### TASK TO COMPLETE:
When a line in the material beneath includes the word "dflydev", add it to the count, and report the count alone.

### THE DATA:
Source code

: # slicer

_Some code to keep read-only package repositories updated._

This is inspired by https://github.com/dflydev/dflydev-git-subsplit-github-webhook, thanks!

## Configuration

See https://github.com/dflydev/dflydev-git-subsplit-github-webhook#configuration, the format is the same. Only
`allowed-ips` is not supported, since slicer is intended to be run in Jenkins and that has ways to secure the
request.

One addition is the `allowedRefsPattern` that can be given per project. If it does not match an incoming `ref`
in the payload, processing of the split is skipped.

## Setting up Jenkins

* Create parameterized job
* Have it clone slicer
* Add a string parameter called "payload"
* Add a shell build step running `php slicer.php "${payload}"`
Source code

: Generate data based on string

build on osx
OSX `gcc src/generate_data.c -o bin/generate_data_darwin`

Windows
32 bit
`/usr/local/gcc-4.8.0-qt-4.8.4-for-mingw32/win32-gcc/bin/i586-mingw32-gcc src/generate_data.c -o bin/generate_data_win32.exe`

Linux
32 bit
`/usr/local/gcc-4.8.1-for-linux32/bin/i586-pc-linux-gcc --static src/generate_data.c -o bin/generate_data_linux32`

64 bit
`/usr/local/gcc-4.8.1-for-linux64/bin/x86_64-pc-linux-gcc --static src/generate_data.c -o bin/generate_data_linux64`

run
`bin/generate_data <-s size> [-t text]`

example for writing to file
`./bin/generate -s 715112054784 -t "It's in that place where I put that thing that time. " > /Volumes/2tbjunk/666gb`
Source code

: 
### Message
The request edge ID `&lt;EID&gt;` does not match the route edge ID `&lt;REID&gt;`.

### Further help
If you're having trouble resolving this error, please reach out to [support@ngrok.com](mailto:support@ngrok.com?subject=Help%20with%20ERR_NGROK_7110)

### SOLVED PROBLEM:
2